O Rio Grande do Sul se tornou o primeiro estado brasileiro a registrar impactos expressivos da atual atuação do El Niño, que já influencia o clima no país com temporais, enchentes e transtornos em centenas de municípios. Enquanto uma frente fria avança pela Região Sul, meteorologistas alertam que o fenômeno pode se intensificar nos próximos meses e atingir a categoria de Super El Niño entre outubro e dezembro deste ano.
Segundo a Administração Nacional Oceânica e Atmosférica dos Estados Unidos (NOAA), existe 81% de probabilidade de que o fenômeno alcance intensidade excepcional no último trimestre de 2026, mantendo influência sobre o clima até o início de 2027.
Os primeiros efeitos já foram sentidos no Rio Grande do Sul, onde fortes chuvas acompanhadas de rajadas de vento e granizo provocaram alagamentos, elevação de rios e danos em diversas cidades.
Os levantamentos mais recentes apontam que 169 municípios foram afetados pelas chuvas, número superior ao balanço inicial de 143 cidades divulgado pela Defesa Civil. Mais de mil pessoas precisaram deixar suas casas, entre desalojados e desabrigados, além do registro de uma pessoa ferida e da destruição de pelo menos uma ponte.
Os rios Taquari e Caí ultrapassaram as cotas de inundação. Em Lajeado, o Rio Taquari chegou a 20,80 metros, acima do nível de inundação de 19 metros, levando a prefeitura a retirar moradores de áreas de risco. Em São Sebastião do Caí, o Rio Caí também superou a marca considerada crítica.
O volume de chuva chamou atenção em diferentes regiões do estado. Em Paraí, na Serra Gaúcha, foram registrados mais de 200 milímetros em apenas 24 horas. Já em Marcelino Ramos, no norte gaúcho, choveu 138 milímetros em apenas 12 horas.
Até o momento, sete municípios tiveram situação de emergência reconhecida pelo governo federal: São Sepé, Erval Seco, Liberato Salzano, Coronel Bicaco, Cerro Grande, Novo Tiradentes e Seberi.
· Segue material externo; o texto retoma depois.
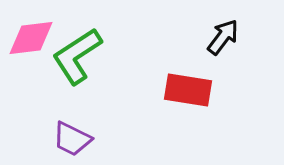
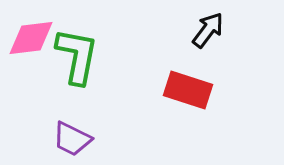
black arrow: moved 15 px left, 7 px up
green L-shape: rotated 134 degrees clockwise
red rectangle: rotated 9 degrees clockwise
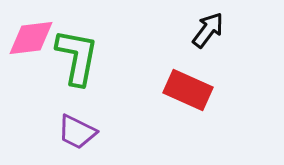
green L-shape: moved 1 px down
red rectangle: rotated 6 degrees clockwise
purple trapezoid: moved 5 px right, 7 px up
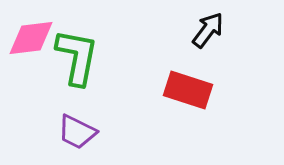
red rectangle: rotated 6 degrees counterclockwise
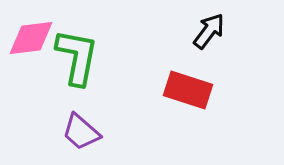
black arrow: moved 1 px right, 1 px down
purple trapezoid: moved 4 px right; rotated 15 degrees clockwise
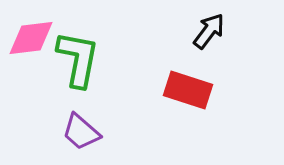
green L-shape: moved 1 px right, 2 px down
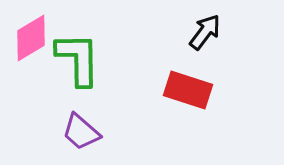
black arrow: moved 4 px left, 1 px down
pink diamond: rotated 24 degrees counterclockwise
green L-shape: rotated 12 degrees counterclockwise
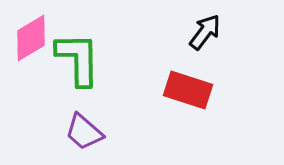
purple trapezoid: moved 3 px right
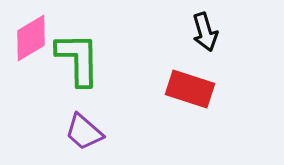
black arrow: rotated 126 degrees clockwise
red rectangle: moved 2 px right, 1 px up
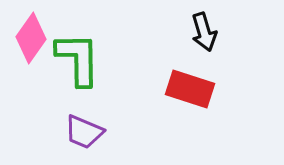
black arrow: moved 1 px left
pink diamond: rotated 24 degrees counterclockwise
purple trapezoid: rotated 18 degrees counterclockwise
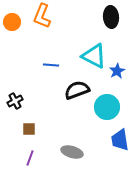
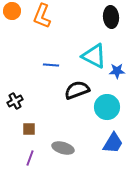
orange circle: moved 11 px up
blue star: rotated 28 degrees clockwise
blue trapezoid: moved 7 px left, 3 px down; rotated 140 degrees counterclockwise
gray ellipse: moved 9 px left, 4 px up
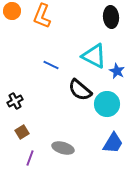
blue line: rotated 21 degrees clockwise
blue star: rotated 28 degrees clockwise
black semicircle: moved 3 px right; rotated 120 degrees counterclockwise
cyan circle: moved 3 px up
brown square: moved 7 px left, 3 px down; rotated 32 degrees counterclockwise
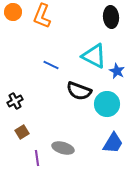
orange circle: moved 1 px right, 1 px down
black semicircle: moved 1 px left, 1 px down; rotated 20 degrees counterclockwise
purple line: moved 7 px right; rotated 28 degrees counterclockwise
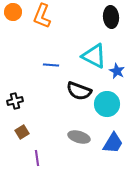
blue line: rotated 21 degrees counterclockwise
black cross: rotated 14 degrees clockwise
gray ellipse: moved 16 px right, 11 px up
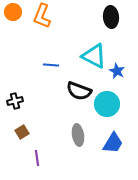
gray ellipse: moved 1 px left, 2 px up; rotated 65 degrees clockwise
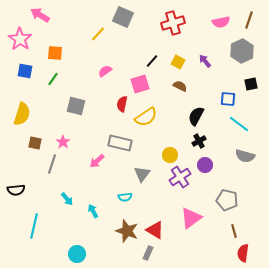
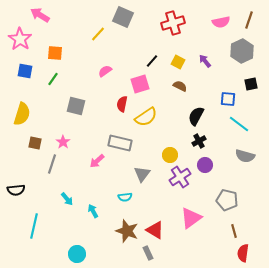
gray rectangle at (148, 253): rotated 48 degrees counterclockwise
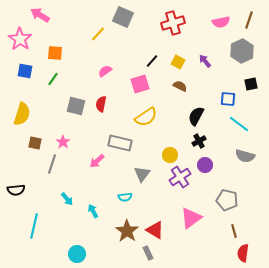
red semicircle at (122, 104): moved 21 px left
brown star at (127, 231): rotated 15 degrees clockwise
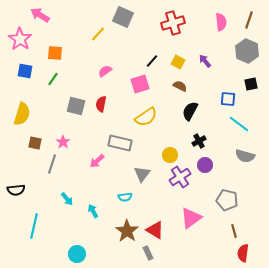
pink semicircle at (221, 22): rotated 84 degrees counterclockwise
gray hexagon at (242, 51): moved 5 px right; rotated 10 degrees counterclockwise
black semicircle at (196, 116): moved 6 px left, 5 px up
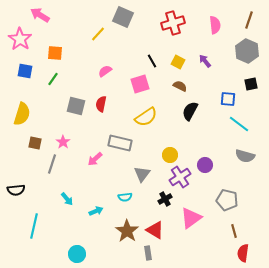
pink semicircle at (221, 22): moved 6 px left, 3 px down
black line at (152, 61): rotated 72 degrees counterclockwise
black cross at (199, 141): moved 34 px left, 58 px down
pink arrow at (97, 161): moved 2 px left, 2 px up
cyan arrow at (93, 211): moved 3 px right; rotated 96 degrees clockwise
gray rectangle at (148, 253): rotated 16 degrees clockwise
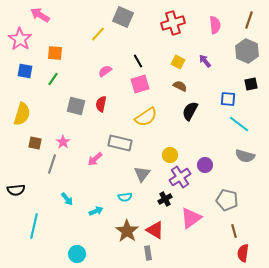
black line at (152, 61): moved 14 px left
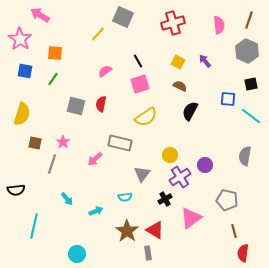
pink semicircle at (215, 25): moved 4 px right
cyan line at (239, 124): moved 12 px right, 8 px up
gray semicircle at (245, 156): rotated 84 degrees clockwise
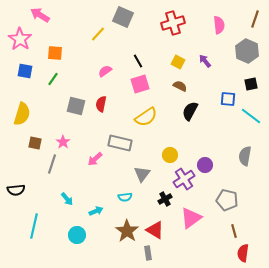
brown line at (249, 20): moved 6 px right, 1 px up
purple cross at (180, 177): moved 4 px right, 2 px down
cyan circle at (77, 254): moved 19 px up
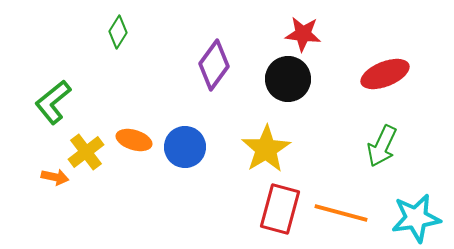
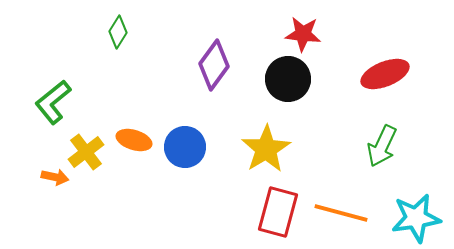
red rectangle: moved 2 px left, 3 px down
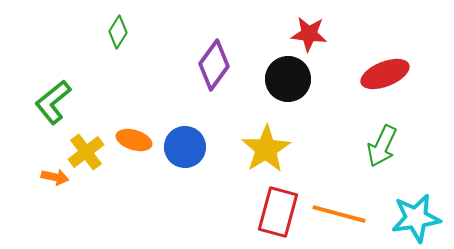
red star: moved 6 px right
orange line: moved 2 px left, 1 px down
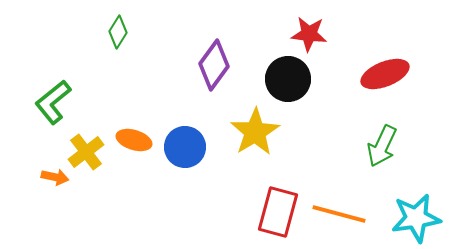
yellow star: moved 11 px left, 17 px up
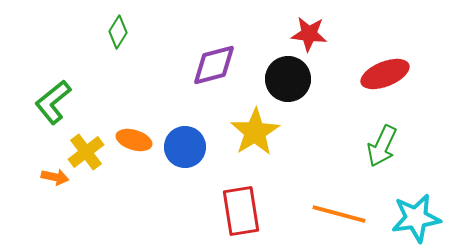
purple diamond: rotated 39 degrees clockwise
red rectangle: moved 37 px left, 1 px up; rotated 24 degrees counterclockwise
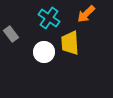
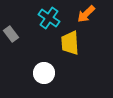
white circle: moved 21 px down
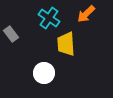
yellow trapezoid: moved 4 px left, 1 px down
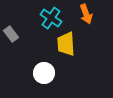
orange arrow: rotated 66 degrees counterclockwise
cyan cross: moved 2 px right
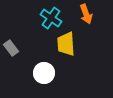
gray rectangle: moved 14 px down
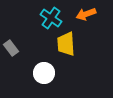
orange arrow: rotated 90 degrees clockwise
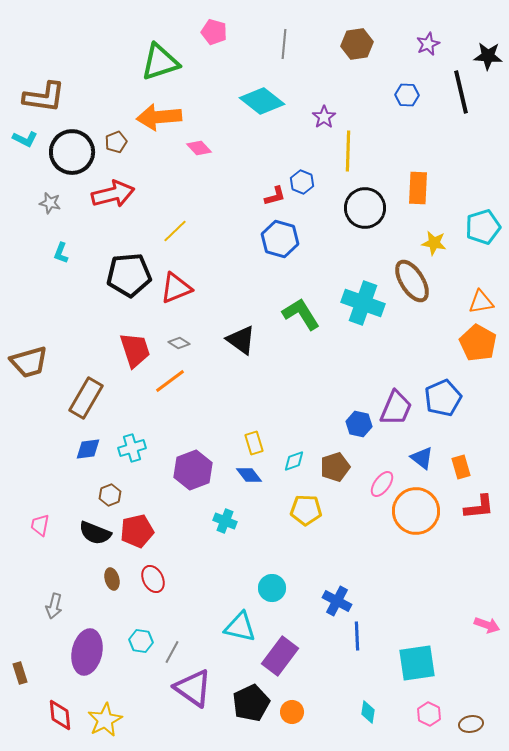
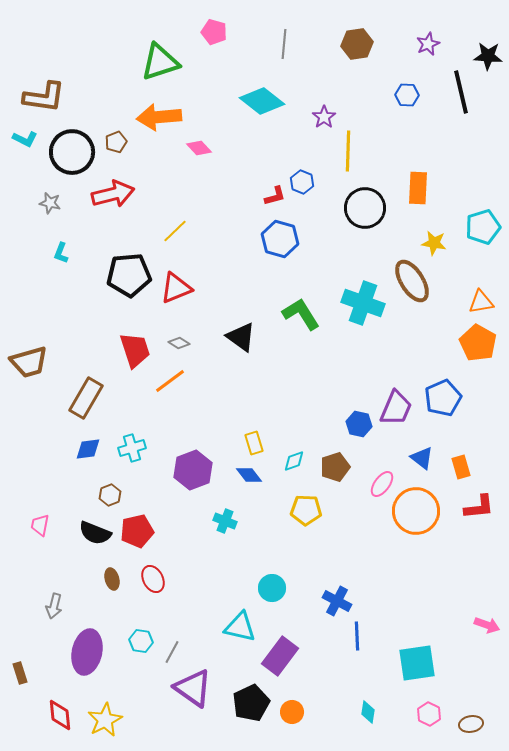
black triangle at (241, 340): moved 3 px up
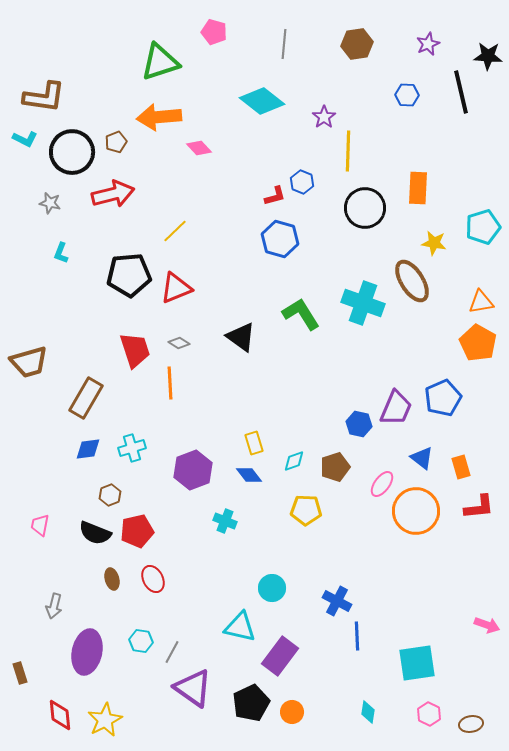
orange line at (170, 381): moved 2 px down; rotated 56 degrees counterclockwise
Frente fria muda o tempo no Sul e avança para o Sudeste
Nesta quinta-feira (23), a passagem da frente fria começa a reduzir a intensidade das chuvas em grande parte do Rio Grande do Sul, Santa Catarina e Paraná. Em seu lugar, uma massa de ar polar favorece a queda das temperaturas e o retorno de condições típicas do inverno.
No Sudeste, o enfraquecimento do bloqueio atmosférico permite que a frente fria avance sobre São Paulo, aumentando as condições para chuva, principalmente no oeste, sul e na Região Metropolitana. Rio de Janeiro e o extremo sul de Minas Gerais também devem registrar aumento da nebulosidade e temperaturas mais baixas.
Já em Mato Grosso do Sul, a frente fria provoca pancadas de chuva fortes acompanhadas de trovoadas, trazendo alívio temporário ao calor.
Aquecimento do Pacífico preocupa especialistas
Meteorologistas afirmam que o atual episódio do El Niño chama atenção pela rapidez com que as temperaturas do Oceano Pacífico vêm aumentando.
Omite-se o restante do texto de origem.